Perhaps the greatest distinguishing characteristic between the turquoise and indigo levels of consciousness is the ability to hold the integrated self's identity, even the structures of our own shadows and conscious awareness, as an object to the witness.
The ego-aware mind hears its own voice and is aware of its modulations of volume.
The ego-aware mind is the first level of consciousness to sense the falseness of conventional understandings of causality.
The ego-aware mind speaks its own voice and is capable of raising and lowering its tone.
The ego-aware mind feels its own sensations and is attune to the inner hum and stirrings of its own body.
The ego-aware mind sees itself and all the contents of its consciousness and is aware of its separation from the mind.
Indigo is less concerned than turquoise with developing comprehensive worldviews or integrating partial conceptions of reality into flexible and flowing holistic syntheses. Indigo "takes for granted" that the psyche, culture, nation, and world are inseparable at the root. Its growing awareness of connectedness and unity is without effort; it is simply becoming more attuned to the sights, sounds, and dynamics of one's own psyche.
Conventional awareness perceives events and causes. Indeed, the entire architecture of the Newtonian worldview is based on the notion that events cause other events to unfold in a linear continuity of time. Detectable cause precedes observable effect.
Take prayer, for example. A prayer that something beneficial will happen in the future AND IT DOESN'T is an example of magical thinking. A prayer that something beneficial will happen in the future AND IT DOES is an example of thinking that may be magical or may be participating in transrational structures of knowing. Actually, whether or not the event happens in the future is irrelevant. A genuinely transrational structure of knowing is able to understand the prayer as an opening of the Soul to Nature, regardless or whether Nature pays heed to the Soul within any specific time frame.
The ego-aware mind begins to perceive the unity of causation and observation. Past, present, and future no longer appear as strictly linear points along a line, but as segments of a loop that can mutually interact. Suddenly, the contents of the future appear as repeating patterns of connecting symbolism extending forward into the future based on past trends and present contours.
Indigo is more fascinated by the need for transrational structures of meaning-making and solution-seeking. Art, story, symbol, image, and metaphor may become more intriguing than concept, idea, theory, and framework.

◆ Records
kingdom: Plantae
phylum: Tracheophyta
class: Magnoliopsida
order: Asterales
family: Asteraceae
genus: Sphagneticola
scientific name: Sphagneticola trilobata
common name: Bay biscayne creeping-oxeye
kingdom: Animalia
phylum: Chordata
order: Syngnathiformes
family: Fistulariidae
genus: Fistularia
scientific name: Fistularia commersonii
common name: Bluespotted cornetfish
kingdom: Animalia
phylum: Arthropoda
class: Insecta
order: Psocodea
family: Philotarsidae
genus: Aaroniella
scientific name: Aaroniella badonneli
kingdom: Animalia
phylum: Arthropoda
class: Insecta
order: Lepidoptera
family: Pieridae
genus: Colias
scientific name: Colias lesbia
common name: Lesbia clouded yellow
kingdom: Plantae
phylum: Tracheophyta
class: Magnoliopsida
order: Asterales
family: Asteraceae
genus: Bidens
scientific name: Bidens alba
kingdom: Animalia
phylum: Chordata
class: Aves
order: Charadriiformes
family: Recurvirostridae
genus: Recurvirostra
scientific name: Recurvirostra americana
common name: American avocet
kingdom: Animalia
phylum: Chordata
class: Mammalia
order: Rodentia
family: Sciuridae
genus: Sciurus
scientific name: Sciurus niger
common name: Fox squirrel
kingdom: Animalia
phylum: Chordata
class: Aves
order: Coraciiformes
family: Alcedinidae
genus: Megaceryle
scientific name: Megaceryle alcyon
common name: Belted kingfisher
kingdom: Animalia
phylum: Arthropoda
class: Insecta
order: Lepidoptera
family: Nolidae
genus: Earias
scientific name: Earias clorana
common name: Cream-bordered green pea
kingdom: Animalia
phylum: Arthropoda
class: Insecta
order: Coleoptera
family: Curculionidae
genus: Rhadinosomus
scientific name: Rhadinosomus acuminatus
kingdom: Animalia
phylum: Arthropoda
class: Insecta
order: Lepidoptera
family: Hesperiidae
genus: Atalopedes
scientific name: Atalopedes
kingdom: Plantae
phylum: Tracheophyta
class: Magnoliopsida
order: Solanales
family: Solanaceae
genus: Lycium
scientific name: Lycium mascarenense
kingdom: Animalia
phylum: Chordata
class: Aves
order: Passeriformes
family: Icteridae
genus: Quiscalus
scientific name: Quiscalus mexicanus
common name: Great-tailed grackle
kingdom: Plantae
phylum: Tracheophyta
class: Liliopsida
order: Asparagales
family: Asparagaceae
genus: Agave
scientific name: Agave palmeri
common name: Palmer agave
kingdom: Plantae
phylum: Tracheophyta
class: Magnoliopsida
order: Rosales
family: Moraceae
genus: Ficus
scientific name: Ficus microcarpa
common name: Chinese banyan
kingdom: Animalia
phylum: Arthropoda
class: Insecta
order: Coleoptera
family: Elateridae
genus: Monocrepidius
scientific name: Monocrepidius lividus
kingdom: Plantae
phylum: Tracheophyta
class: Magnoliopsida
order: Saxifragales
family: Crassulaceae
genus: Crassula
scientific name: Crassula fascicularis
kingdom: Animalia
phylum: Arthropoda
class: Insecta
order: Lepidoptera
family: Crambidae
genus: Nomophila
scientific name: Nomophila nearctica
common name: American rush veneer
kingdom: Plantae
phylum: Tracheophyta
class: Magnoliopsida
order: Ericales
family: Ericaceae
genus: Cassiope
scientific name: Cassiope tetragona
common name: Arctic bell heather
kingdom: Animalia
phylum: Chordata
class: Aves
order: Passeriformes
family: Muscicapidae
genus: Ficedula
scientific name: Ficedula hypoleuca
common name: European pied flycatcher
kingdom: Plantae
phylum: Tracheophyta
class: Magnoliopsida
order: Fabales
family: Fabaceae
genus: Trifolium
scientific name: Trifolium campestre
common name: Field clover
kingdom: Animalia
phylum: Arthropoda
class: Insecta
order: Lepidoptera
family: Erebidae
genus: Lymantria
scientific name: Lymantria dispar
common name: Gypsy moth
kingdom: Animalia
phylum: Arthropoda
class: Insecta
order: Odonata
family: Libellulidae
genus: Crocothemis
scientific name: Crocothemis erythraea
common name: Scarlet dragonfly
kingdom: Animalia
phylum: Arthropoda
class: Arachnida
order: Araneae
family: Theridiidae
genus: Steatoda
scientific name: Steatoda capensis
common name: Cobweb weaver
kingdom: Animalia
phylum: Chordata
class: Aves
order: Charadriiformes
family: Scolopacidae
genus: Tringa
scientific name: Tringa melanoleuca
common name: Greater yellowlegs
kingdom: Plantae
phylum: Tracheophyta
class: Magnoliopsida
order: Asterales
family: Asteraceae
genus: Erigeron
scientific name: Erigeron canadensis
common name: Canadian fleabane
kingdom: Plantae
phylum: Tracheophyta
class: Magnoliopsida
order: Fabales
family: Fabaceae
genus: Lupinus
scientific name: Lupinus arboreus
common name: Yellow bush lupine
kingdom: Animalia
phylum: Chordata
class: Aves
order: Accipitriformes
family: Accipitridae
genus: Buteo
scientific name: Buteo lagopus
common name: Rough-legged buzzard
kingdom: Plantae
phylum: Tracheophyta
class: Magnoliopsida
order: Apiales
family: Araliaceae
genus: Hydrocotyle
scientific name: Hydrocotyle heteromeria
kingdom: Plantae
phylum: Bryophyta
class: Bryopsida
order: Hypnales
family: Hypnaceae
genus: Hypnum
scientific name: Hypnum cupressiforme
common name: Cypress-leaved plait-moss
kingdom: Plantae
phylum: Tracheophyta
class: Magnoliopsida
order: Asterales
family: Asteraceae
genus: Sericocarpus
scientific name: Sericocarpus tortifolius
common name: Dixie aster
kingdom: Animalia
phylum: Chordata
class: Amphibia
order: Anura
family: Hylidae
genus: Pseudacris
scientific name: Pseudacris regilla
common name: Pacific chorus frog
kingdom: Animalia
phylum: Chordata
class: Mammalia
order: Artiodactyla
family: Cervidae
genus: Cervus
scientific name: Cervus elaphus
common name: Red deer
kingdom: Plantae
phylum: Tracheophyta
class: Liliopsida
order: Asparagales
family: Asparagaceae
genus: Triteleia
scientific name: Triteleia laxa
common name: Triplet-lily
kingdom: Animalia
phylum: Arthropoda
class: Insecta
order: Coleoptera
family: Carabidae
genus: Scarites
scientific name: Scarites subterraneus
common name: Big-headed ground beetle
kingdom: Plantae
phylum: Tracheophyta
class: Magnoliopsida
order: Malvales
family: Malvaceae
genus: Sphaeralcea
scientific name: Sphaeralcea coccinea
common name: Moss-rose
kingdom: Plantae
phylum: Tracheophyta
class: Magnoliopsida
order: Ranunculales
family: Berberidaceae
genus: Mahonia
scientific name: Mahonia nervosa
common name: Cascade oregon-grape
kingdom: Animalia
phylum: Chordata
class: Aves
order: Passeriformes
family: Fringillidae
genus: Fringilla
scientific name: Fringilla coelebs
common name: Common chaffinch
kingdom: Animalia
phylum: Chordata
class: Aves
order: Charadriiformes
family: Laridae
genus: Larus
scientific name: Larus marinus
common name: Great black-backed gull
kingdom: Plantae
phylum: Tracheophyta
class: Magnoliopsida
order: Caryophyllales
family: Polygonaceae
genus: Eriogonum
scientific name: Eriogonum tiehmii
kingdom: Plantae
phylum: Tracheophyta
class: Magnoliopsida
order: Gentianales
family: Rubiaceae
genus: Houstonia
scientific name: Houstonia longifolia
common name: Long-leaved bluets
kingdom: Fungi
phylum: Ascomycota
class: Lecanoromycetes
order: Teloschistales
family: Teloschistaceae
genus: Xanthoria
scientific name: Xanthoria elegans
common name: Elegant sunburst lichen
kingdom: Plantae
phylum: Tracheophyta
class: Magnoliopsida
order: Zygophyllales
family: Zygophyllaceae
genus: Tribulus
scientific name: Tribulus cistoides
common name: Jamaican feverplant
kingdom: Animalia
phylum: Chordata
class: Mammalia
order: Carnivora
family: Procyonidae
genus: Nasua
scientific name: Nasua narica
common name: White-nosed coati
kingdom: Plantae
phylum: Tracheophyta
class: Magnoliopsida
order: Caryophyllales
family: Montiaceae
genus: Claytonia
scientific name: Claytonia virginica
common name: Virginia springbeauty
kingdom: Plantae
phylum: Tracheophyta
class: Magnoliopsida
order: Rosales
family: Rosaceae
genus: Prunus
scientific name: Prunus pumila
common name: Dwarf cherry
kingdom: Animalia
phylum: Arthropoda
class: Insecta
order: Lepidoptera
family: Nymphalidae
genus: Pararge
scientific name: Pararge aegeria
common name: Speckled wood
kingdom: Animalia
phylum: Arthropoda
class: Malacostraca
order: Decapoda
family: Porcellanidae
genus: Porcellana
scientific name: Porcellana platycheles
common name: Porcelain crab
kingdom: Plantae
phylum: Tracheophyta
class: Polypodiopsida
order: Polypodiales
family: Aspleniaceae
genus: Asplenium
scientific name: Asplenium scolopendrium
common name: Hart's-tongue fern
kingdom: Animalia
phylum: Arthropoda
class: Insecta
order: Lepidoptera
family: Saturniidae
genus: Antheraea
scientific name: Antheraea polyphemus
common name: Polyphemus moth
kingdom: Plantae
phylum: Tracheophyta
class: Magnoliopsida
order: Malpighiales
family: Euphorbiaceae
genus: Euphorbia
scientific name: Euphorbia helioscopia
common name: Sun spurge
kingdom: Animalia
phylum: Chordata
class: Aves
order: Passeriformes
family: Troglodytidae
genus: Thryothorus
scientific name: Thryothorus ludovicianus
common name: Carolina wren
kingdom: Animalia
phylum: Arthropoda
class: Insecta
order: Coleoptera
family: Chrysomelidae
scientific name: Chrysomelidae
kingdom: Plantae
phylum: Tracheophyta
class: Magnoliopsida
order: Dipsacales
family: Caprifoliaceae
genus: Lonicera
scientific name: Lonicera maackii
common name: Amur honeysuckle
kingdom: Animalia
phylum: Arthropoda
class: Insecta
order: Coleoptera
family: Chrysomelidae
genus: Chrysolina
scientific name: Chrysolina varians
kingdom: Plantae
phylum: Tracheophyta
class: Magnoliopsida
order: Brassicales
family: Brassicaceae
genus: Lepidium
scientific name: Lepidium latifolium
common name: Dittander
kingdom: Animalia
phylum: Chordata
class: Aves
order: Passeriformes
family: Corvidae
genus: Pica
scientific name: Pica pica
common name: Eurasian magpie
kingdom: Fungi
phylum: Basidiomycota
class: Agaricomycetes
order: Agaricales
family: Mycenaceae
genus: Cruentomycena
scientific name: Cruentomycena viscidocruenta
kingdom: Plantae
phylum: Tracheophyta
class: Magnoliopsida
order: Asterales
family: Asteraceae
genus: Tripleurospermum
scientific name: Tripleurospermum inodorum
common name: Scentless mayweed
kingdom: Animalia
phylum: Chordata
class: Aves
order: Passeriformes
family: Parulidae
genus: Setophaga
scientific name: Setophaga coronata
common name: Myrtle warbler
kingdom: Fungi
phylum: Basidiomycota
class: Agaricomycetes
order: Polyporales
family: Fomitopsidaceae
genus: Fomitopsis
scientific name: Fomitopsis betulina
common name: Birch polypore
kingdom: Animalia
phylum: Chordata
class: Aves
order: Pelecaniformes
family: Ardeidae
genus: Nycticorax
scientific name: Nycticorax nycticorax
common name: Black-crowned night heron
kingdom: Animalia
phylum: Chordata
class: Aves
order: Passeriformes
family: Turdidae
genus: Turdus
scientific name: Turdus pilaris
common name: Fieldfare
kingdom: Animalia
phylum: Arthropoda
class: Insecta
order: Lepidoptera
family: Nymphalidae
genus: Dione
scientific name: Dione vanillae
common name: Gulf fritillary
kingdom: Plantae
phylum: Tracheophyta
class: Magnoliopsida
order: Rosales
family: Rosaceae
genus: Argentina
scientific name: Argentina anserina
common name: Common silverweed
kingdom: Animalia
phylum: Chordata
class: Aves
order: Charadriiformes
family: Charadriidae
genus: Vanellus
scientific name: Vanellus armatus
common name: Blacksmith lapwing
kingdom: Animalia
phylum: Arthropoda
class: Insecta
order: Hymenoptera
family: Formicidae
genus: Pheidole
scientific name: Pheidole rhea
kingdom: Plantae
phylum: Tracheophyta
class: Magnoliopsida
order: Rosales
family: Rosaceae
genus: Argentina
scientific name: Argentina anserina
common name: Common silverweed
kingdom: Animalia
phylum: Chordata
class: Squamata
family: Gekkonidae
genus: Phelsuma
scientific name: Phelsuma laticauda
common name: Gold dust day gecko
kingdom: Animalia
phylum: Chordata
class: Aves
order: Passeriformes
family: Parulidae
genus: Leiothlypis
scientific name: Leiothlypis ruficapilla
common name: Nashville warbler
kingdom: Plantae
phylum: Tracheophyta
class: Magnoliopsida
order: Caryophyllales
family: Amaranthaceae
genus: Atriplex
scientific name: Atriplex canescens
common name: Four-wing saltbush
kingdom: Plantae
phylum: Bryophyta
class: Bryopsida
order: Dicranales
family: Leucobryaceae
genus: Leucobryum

◆ Work instruction A
Answer these questions about the consciousness passage, one per line:
(i) What is the ego-aware mind the first level of consciousness to sense?
(ii) On what notion is the entire architecture of the Newtonian worldview based?
(iii) What does indigo "take for granted"?
◆ Work instruction B
List every item that the consciousness passage says may become more intriguing than concept, idea, theory, and framework.
◆ Work instruction C
Print the section of the consciousness passage from "The ego-aware mind is" to "from the mind.".

◆ Your response A
(i) The falseness of conventional understandings of causality.
(ii) The notion that events cause other events to unfold in a linear continuity of time.
(iii) That the psyche, culture, nation, and world are inseparable at the root.

◆ Your response B
Art, story, symbol, image, metaphor

◆ Your response C
The ego-aware mind is the first level of consciousness to sense the falseness of conventional understandings of causality.
The ego-aware mind speaks its own voice and is capable of raising and lowering its tone.
The ego-aware mind feels its own sensations and is attune to the inner hum and stirrings of its own body.
The ego-aware mind sees itself and all the contents of its consciousness and is aware of its separation from the mind.